DATA SHOWN:
- - - -

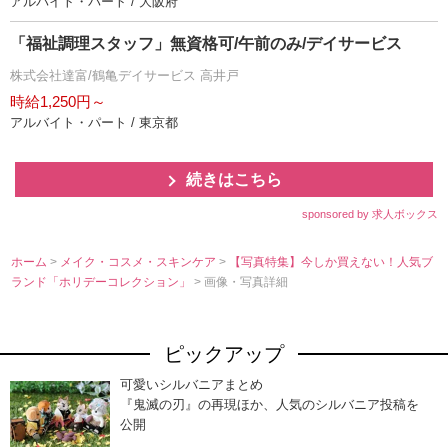
アルバイト・パート / 大阪府
「福祉調理スタッフ」無資格可/午前のみ/デイサービス
株式会社達富/鶴亀デイサービス 高井戸
時給1,250円～
アルバイト・パート / 東京都
続きはこちら
sponsored by 求人ボックス
ホーム
>
メイク・コスメ・スキンケア
>
【写真特集】今しか買えない！人気ブ
ランド「ホリデーコレクション」
> 画像・写真詳細
ピックアップ
可愛いシルバニアまとめ
『鬼滅の刃』の再現ほか、人気のシルバニア投稿を
公開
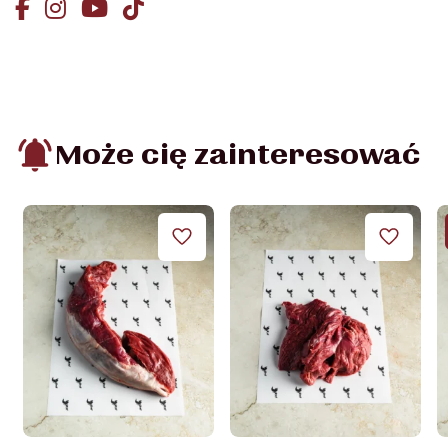
Może cię zainteresować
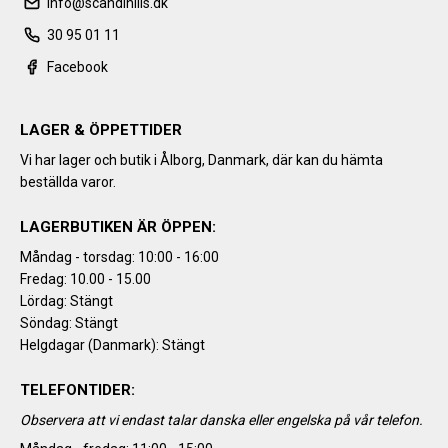
info@scandihills.dk
30 95 01 11
Facebook
LAGER & ÖPPETTIDER
Vi har lager och butik i Ålborg, Danmark, där kan du hämta
beställda varor.
LAGERBUTIKEN ÄR ÖPPEN:
Måndag - torsdag: 10:00 - 16:00
Fredag: 10.00 - 15.00
Lördag: Stängt
Söndag: Stängt
Helgdagar (Danmark): Stängt
TELEFONTIDER:
Observera att vi endast talar danska eller engelska på vår telefon.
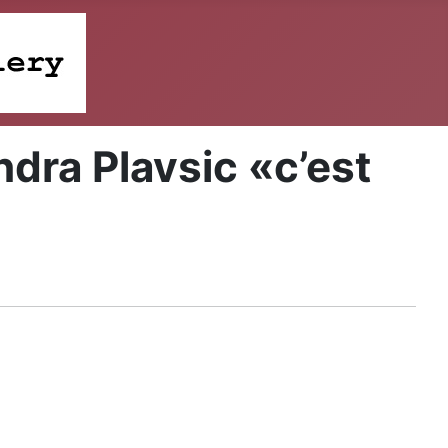
dra Plavsic «c’est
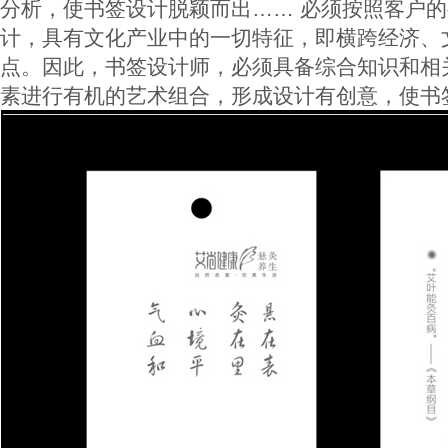
分析，使书签设计脱颖而出…… 必须按照客户
计，具有文化产业中的一切特征，即横跨经济、
点。因此，书签设计师，必须具备综合知识和相
素进行有机的艺术组合，形成设计有创意，使书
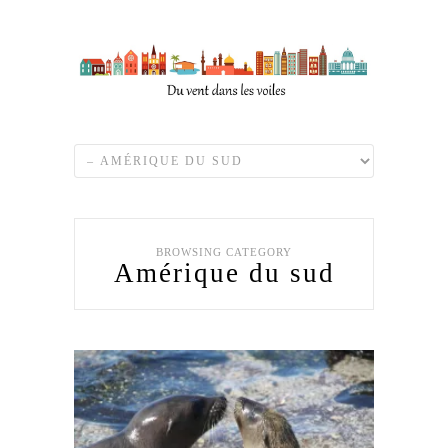
BROWSING CATEGORY
Amérique du sud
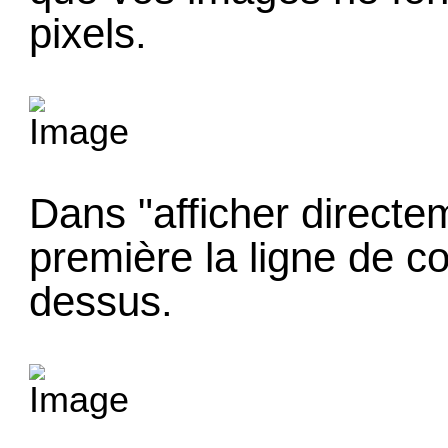
pixels.
Dans "afficher directe
première la ligne de c
dessus.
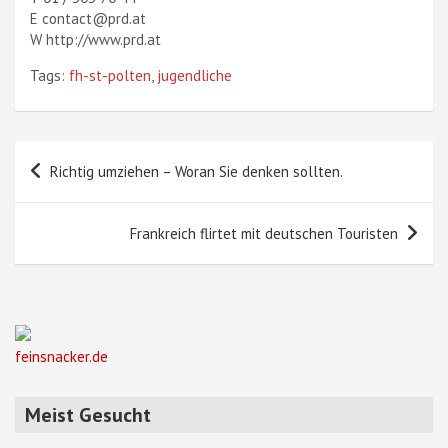
E contact@prd.at
W http://www.prd.at
Tags:
fh-st-polten
,
jugendliche
Beitragsnavigation
Richtig umziehen – Woran Sie denken sollten.
Frankreich flirtet mit deutschen Touristen
feinsnacker.de
Meist Gesucht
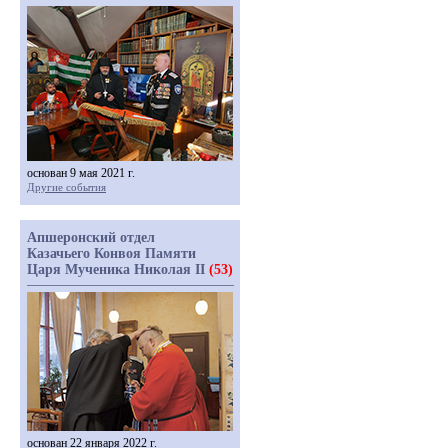
основан 9 мая 2021 г.
Другие события
Апшеронский отдел
Казачьего Конвоя Памяти
Царя Мученика Николая II
(53)
основан 22 января 2022 г.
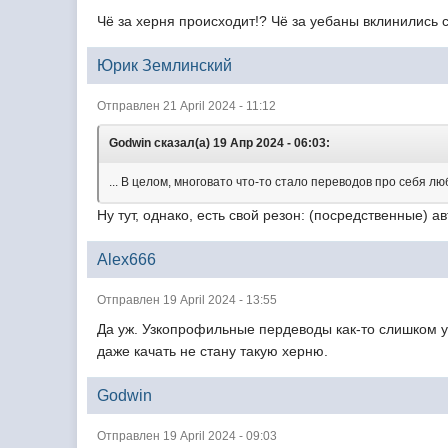
Чё за херня происходит!? Чё за уебаны вклинились
Юрик Землинский
Отправлен 21 April 2024 - 11:12
Godwin сказал(а) 19 Апр 2024 - 06:03:
... В целом, многовато что-то стало переводов про себя л
Ну тут, однако, есть свой резон: (посредственные) а
Alex666
Отправлен 19 April 2024 - 13:55
Да уж. Узкопрофильные пердеводы как-то слишком у
даже качать не стану такую херню.
Godwin
Отправлен 19 April 2024 - 09:03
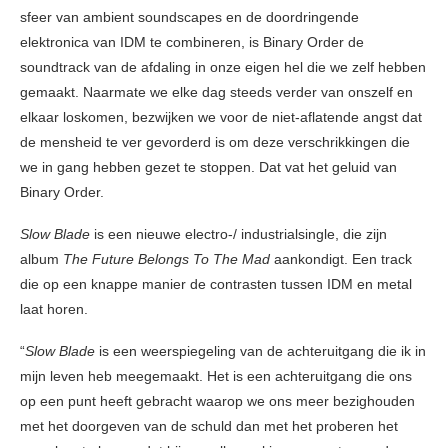
sfeer van ambient soundscapes en de doordringende
elektronica van IDM te combineren, is Binary Order de
soundtrack van de afdaling in onze eigen hel die we zelf hebben
gemaakt. Naarmate we elke dag steeds verder van onszelf en
elkaar loskomen, bezwijken we voor de niet-aflatende angst dat
de mensheid te ver gevorderd is om deze verschrikkingen die
we in gang hebben gezet te stoppen. Dat vat het geluid van
Binary Order.
Slow Blade
is een nieuwe electro-/ industrialsingle, die zijn
album
The Future Belongs To The Mad
aankondigt. Een track
die op een knappe manier de contrasten tussen IDM en metal
laat horen.
“
Slow Blade
is een weerspiegeling van de achteruitgang die ik in
mijn leven heb meegemaakt. Het is een achteruitgang die ons
op een punt heeft gebracht waarop we ons meer bezighouden
met het doorgeven van de schuld dan met het proberen het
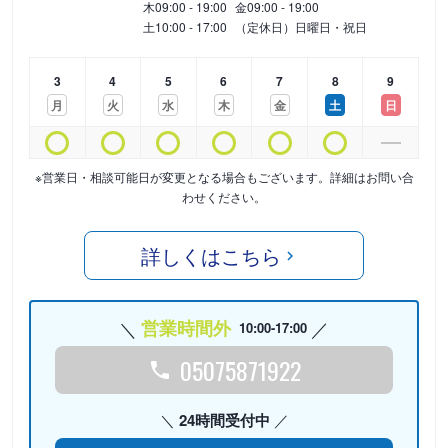
木
09:00 - 19:00
金
09:00 - 19:00
土
10:00 - 17:00
（定休日）日曜日・祝日
3
4
5
6
7
8
9
月
火
水
木
金
土
日
※営業日・相談可能日が変更となる場合もございます。詳細はお問い合
わせください。
詳しくはこちら
営業時間外
10:00-17:00
05075871922
24時間受付中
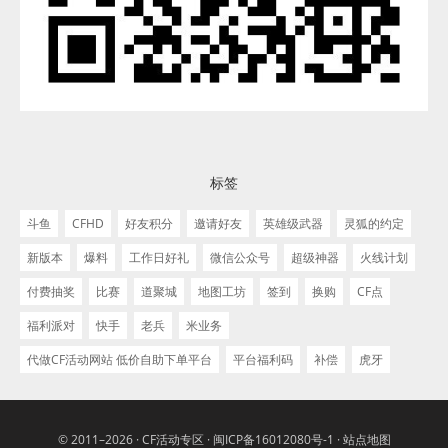
标签
斗鱼
CFHD
好友积分
邀请好友
英雄级武器
灵狐的约定
新版本
爆料
工作日好礼
微信公众号
超级神器
火线计划
付费抽奖
比赛
道聚城
地图工坊
签到
换购
CF点
福利派对
快手
老兵
米业务
代做CF活动网站 低价自助下单平台
平台福利码
补偿
虎牙
© 2011–2026 ·
CF活动专区
·
闽ICP备16012080号-1
·
站点地图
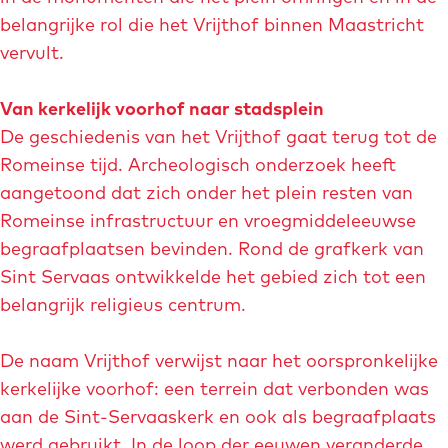
e
u
belangrijke rol die het Vrijthof binnen Maastricht
r
p
vervult.
o
m
t
e
Van kerkelijk voorhof naar stadsplein
e
t
De geschiedenis van het Vrijthof gaat terug tot de
a
v
Romeinse tijd. Archeologisch onderzoek heeft
f
e
aangetoond dat zich onder het plein resten van
b
r
Romeinse infrastructuur en vroegmiddeleeuwse
e
g
begraafplaatsen bevinden. Rond de grafkerk van
e
r
Sint Servaas ontwikkelde het gebied zich tot een
l
o
belangrijk religieus centrum.
d
t
i
e
De naam Vrijthof verwijst naar het oorspronkelijke
n
a
kerkelijke voorhof: een terrein dat verbonden was
g
f
aan de Sint-Servaaskerk en ook als begraafplaats
H
b
werd gebruikt. In de loop der eeuwen veranderde
e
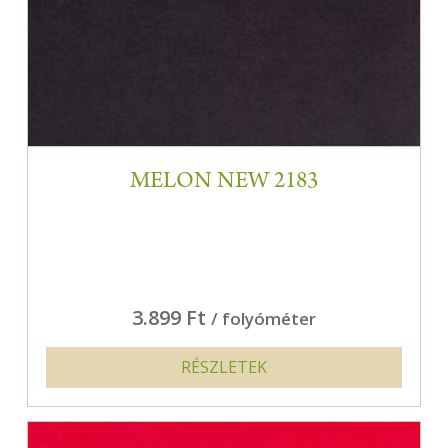
MELON NEW 2183
3.899 Ft
/ folyóméter
RÉSZLETEK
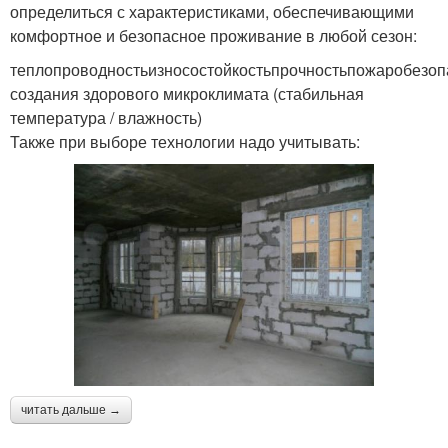
определиться с характеристиками, обеспечивающими
комфортное и безопасное проживание в любой сезон:
теплопроводностьизносостойкостьпрочностьпожаробезоп
создания здорового микроклимата (стабильная
температура / влажность)
Также при выборе технологии надо учитывать:
читать дальше →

- - - -

REQUEST:
Set the whole listing down again unchanged, apart from the pictures, which are omitted.

EXERCISE ANSWER:
アルバイト・パート / 大阪府
「福祉調理スタッフ」無資格可/午前のみ/デイサービス
株式会社達富/鶴亀デイサービス 高井戸
時給1,250円～
アルバイト・パート / 東京都
続きはこちら
sponsored by 求人ボックス
ホーム
>
メイク・コスメ・スキンケア
>
【写真特集】今しか買えない！人気ブ
ランド「ホリデーコレクション」
> 画像・写真詳細
ピックアップ
可愛いシルバニアまとめ
『鬼滅の刃』の再現ほか、人気のシルバニア投稿を
公開
Może cię zainteresować
info@scandihills.dk
30 95 01 11
Facebook
LAGER & ÖPPETTIDER
Vi har lager och butik i Ålborg, Danmark, där kan du hämta
beställda varor.
LAGERBUTIKEN ÄR ÖPPEN:
Måndag - torsdag: 10:00 - 16:00
Fredag: 10.00 - 15.00
Lördag: Stängt
Söndag: Stängt
Helgdagar (Danmark): Stängt
TELEFONTIDER:
Observera att vi endast talar danska eller engelska på vår telefon.
dra Plavsic «c’est
分析，使书签设计脱颖而出…… 必须按照客户
计，具有文化产业中的一切特征，即横跨经济、
点。因此，书签设计师，必须具备综合知识和相
素进行有机的艺术组合，形成设计有创意，使书
BROWSING CATEGORY
Amérique du sud
pixels.
Dans "afficher directe
première la ligne de c
dessus.
E contact@prd.at
W http://www.prd.at
Tags:
fh-st-polten
,
jugendliche
Beitragsnavigation
Richtig umziehen – Woran Sie denken sollten.
Frankreich flirtet mit deutschen Touristen
feinsnacker.de
Meist Gesucht
основан 9 мая 2021 г.
Другие события
Апшеронский отдел
Казачьего Конвоя Памяти
Царя Мученика Николая II
(53)
основан 22 января 2022 г.
Чё за херня происходит!? Чё за уебаны вклинились
Юрик Землинский
Отправлен 21 April 2024 - 11:12
Godwin сказал(а) 19 Апр 2024 - 06:03:
... В целом, многовато что-то стало переводов про себя л
Ну тут, однако, есть свой резон: (посредственные) а
Alex666
Отправлен 19 April 2024 - 13:55
Да уж. Узкопрофильные пердеводы как-то слишком у
даже качать не стану такую херню.
Godwin
Отправлен 19 April 2024 - 09:03
sfeer van ambient soundscapes en de doordringende
elektronica van IDM te combineren, is Binary Order de
soundtrack van de afdaling in onze eigen hel die we zelf hebben
gemaakt. Naarmate we elke dag steeds verder van onszelf en
elkaar loskomen, bezwijken we voor de niet-aflatende angst dat
de mensheid te ver gevorderd is om deze verschrikkingen die
we in gang hebben gezet te stoppen. Dat vat het geluid van
Binary Order.
Slow Blade
is een nieuwe electro-/ industrialsingle, die zijn
album
The Future Belongs To The Mad
aankondigt. Een track
die op een knappe manier de contrasten tussen IDM en metal
laat horen.
“
Slow Blade
is een weerspiegeling van de achteruitgang die ik in
mijn leven heb meegemaakt. Het is een achteruitgang die ons
op een punt heeft gebracht waarop we ons meer bezighouden
met het doorgeven van de schuld dan met het proberen het
木
09:00 - 19:00
金
09:00 - 19:00
土
10:00 - 17:00
（定休日）日曜日・祝日
3
4
5
6
7
8
9
月
火
水
木
金
土
日
※営業日・相談可能日が変更となる場合もございます。詳細はお問い合
わせください。
詳しくはこちら
営業時間外
10:00-17:00
05075871922
24時間受付中
标签
斗鱼
CFHD
好友积分
邀请好友
英雄级武器
灵狐的约定
新版本
爆料
工作日好礼
微信公众号
超级神器
火线计划
付费抽奖
比赛
道聚城
地图工坊
签到
换购
CF点
福利派对
快手
老兵
米业务
代做CF活动网站 低价自助下单平台
平台福利码
补偿
虎牙
© 2011–2026 ·
CF活动专区
·
闽ICP备16012080号-1
·
站点地图
e
u
belangrijke rol die het Vrijthof binnen Maastricht
r
p
vervult.
o
m
t
e
Van kerkelijk voorhof naar stadsplein
e
t
De geschiedenis van het Vrijthof gaat terug tot de
a
v
Romeinse tijd. Archeologisch onderzoek heeft
f
e
aangetoond dat zich onder het plein resten van
b
r
Romeinse infrastructuur en vroegmiddeleeuwse
e
g
begraafplaatsen bevinden. Rond de grafkerk van
e
r
Sint Servaas ontwikkelde het gebied zich tot een
l
o
belangrijk religieus centrum.
d
t
i
e
De naam Vrijthof verwijst naar het oorspronkelijke
n
a
kerkelijke voorhof: een terrein dat verbonden was
g
f
aan de Sint-Servaaskerk en ook als begraafplaats
H
b
werd gebruikt. In de loop der eeuwen veranderde
e
MELON NEW 2183
3.899 Ft
/ folyóméter
RÉSZLETEK
определиться с характеристиками, обеспечивающими
комфортное и безопасное проживание в любой сезон:
теплопроводностьизносостойкостьпрочностьпожаробезоп
создания здорового микроклимата (стабильная
температура / влажность)
Также при выборе технологии надо учитывать:
читать дальше →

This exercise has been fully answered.